私たちが健康で充実した生活を送るためには、新鮮な農作物の摂取が欠かせません。農作物には人の健康に必要な栄養素が含まれているだけではなく、発酵食品の製造に欠かせない酵母や乳酸菌などの有用菌も付着しています。私たちは一つの農作物からこうしたいくつもの生物の恵みを得ることができます。
しかし、化学合成農薬を多用する現代では、これが難しくなっています。化学合成農薬は病害虫を一旦排除しますが、同時にその他の生物も排除してしまうからです。さらに使用を続ければ、薬剤耐性を持つ病原菌や害虫が増加し、その結果、農作物の周りには、有用な生物よりもむしろ有害な生物が多くなってしまいます。

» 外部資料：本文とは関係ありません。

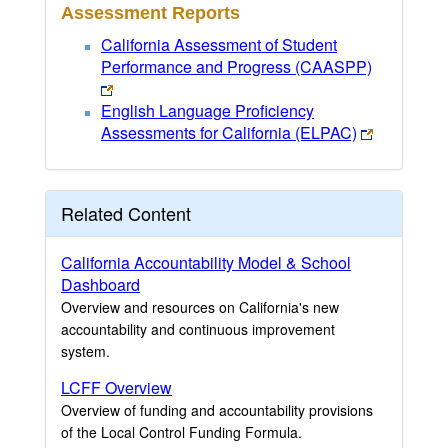
Assessment Reports
California Assessment of Student
Performance and Progress (CAASPP)
English Language Proficiency
Assessments for California (ELPAC)
Related Content
California Accountability Model & School
Dashboard
Overview and resources on California's new
accountability and continuous improvement
system.
LCFF Overview
Overview of funding and accountability provisions
of the Local Control Funding Formula.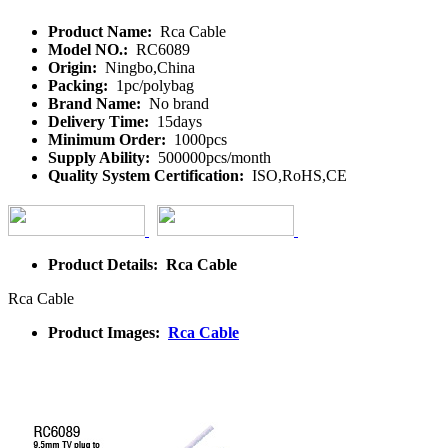
Product Name:
Rca Cable
Model NO.:
RC6089
Origin:
Ningbo,China
Packing:
1pc/polybag
Brand Name:
No brand
Delivery Time:
15days
Minimum Order:
1000pcs
Supply Ability:
500000pcs/month
Quality System Certification:
ISO,RoHS,CE
Product Details: Rca Cable
Rca Cable
Product Images:
Rca Cable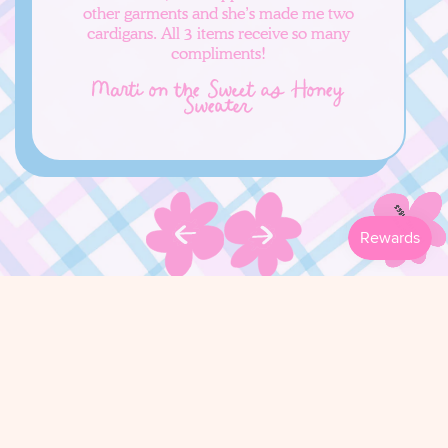
other garments and she’s made me two
cardigans. All 3 items receive so many
compliments!
Marti on the Sweet as Honey
Sweater
FOLLOW ALONG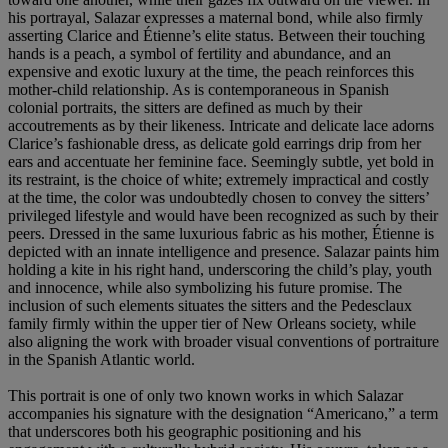
his portrayal, Salazar expresses a maternal bond, while also firmly
asserting Clarice and Étienne’s elite status. Between their touching
hands is a peach, a symbol of fertility and abundance, and an
expensive and exotic luxury at the time, the peach reinforces this
mother-child relationship. As is contemporaneous in Spanish
colonial portraits, the sitters are defined as much by their
accoutrements as by their likeness. Intricate and delicate lace adorns
Clarice’s fashionable dress, as delicate gold earrings drip from her
ears and accentuate her feminine face. Seemingly subtle, yet bold in
its restraint, is the choice of white; extremely impractical and costly
at the time, the color was undoubtedly chosen to convey the sitters’
privileged lifestyle and would have been recognized as such by their
peers. Dressed in the same luxurious fabric as his mother, Étienne is
depicted with an innate intelligence and presence. Salazar paints him
holding a kite in his right hand, underscoring the child’s play, youth
and innocence, while also symbolizing his future promise. The
inclusion of such elements situates the sitters and the Pedesclaux
family firmly within the upper tier of New Orleans society, while
also aligning the work with broader visual conventions of portraiture
in the Spanish Atlantic world.
This portrait is one of only two known works in which Salazar
accompanies his signature with the designation “Americano,” a term
that underscores both his geographic positioning and his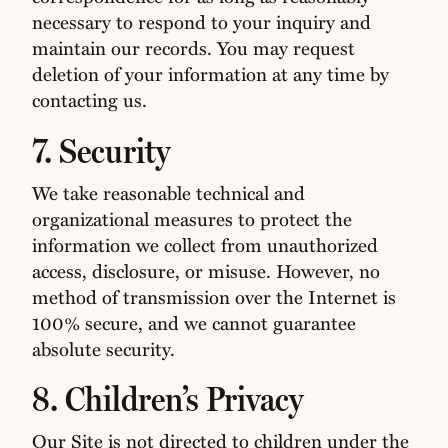
necessary to respond to your inquiry and
maintain our records. You may request
deletion of your information at any time by
contacting us.
7. Security
We take reasonable technical and
organizational measures to protect the
information we collect from unauthorized
access, disclosure, or misuse. However, no
method of transmission over the Internet is
100% secure, and we cannot guarantee
absolute security.
8. Children’s Privacy
Our Site is not directed to children under the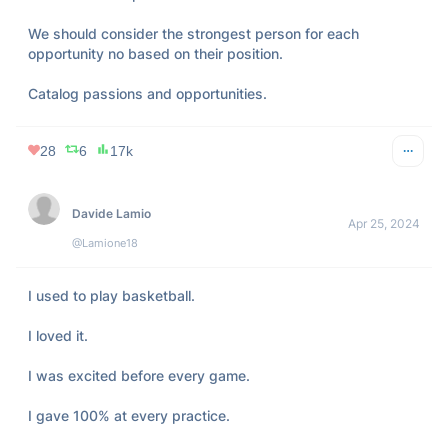
We should consider the strongest person for each 
opportunity no based on their position.

Catalog passions and opportunities.
28
6
17k
Davide Lamio
Apr 25, 2024
@Lamione18
I used to play basketball.

I loved it.

I was excited before every game.

I gave 100% at every practice.
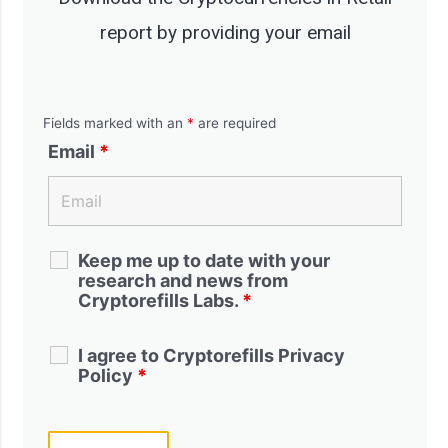
report by providing your email
Fields marked with an
*
are required
Email
*
Keep me up to date with your
research and news from
Cryptorefills Labs.
*
I agree to Cryptorefills Privacy
Policy
*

現代は、病害虫や雑草などの、作物にとって有害と考えられている生物を排除することや、そのための研究に多くの時間とエネルギーが費やされています。これは、現代の農業では、放っておくと作物がこれらの生物に負けてしまうからです。しかし、その結果、作物にとって好ましい環境や生態系が形成されたとはいえないことに、多くの人が気づいているでしょう。                   
ここで、生態学的視点から農業を見てみます。どの生物にもそれぞれ適した環境というものがあります。どんな環境でも他の生物より繁殖しやすい、という生物は存在しえません。雑草よりも作物の、病原菌よりも有用微生物の繁殖しやすい環境を作ることが、農業において重要だと考えられます。しかし、その環境がいったいどのようなものなのかは、明らかになっていません。

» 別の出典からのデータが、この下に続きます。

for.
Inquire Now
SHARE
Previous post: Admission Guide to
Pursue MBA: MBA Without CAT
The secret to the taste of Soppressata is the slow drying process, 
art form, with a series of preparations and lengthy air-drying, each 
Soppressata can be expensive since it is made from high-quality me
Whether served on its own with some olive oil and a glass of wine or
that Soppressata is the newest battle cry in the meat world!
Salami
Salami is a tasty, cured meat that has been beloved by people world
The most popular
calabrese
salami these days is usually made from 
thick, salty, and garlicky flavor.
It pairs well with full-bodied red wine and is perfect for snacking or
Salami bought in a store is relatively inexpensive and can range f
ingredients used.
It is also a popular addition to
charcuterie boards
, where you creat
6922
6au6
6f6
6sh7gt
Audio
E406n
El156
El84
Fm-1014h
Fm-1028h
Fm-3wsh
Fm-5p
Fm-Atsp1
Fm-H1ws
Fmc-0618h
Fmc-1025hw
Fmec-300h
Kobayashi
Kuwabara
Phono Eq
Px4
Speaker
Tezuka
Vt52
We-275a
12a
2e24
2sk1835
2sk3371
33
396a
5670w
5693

私は、生態学的視点から農業を見直し、作物にとって好ましい環境と、その環境を作る方法を明らかにしようとしています。特に、土壌環境の要因として重要な、土壌微生物の働きや土壌微生物バイオマスに注目し、どのような土壌微生物生態系が作物に適しているのか、また、その生態系を形成するための栽培管理を研究しています。耕起、施肥、除草などの基本的な農作業も、生態学的視点から見直します。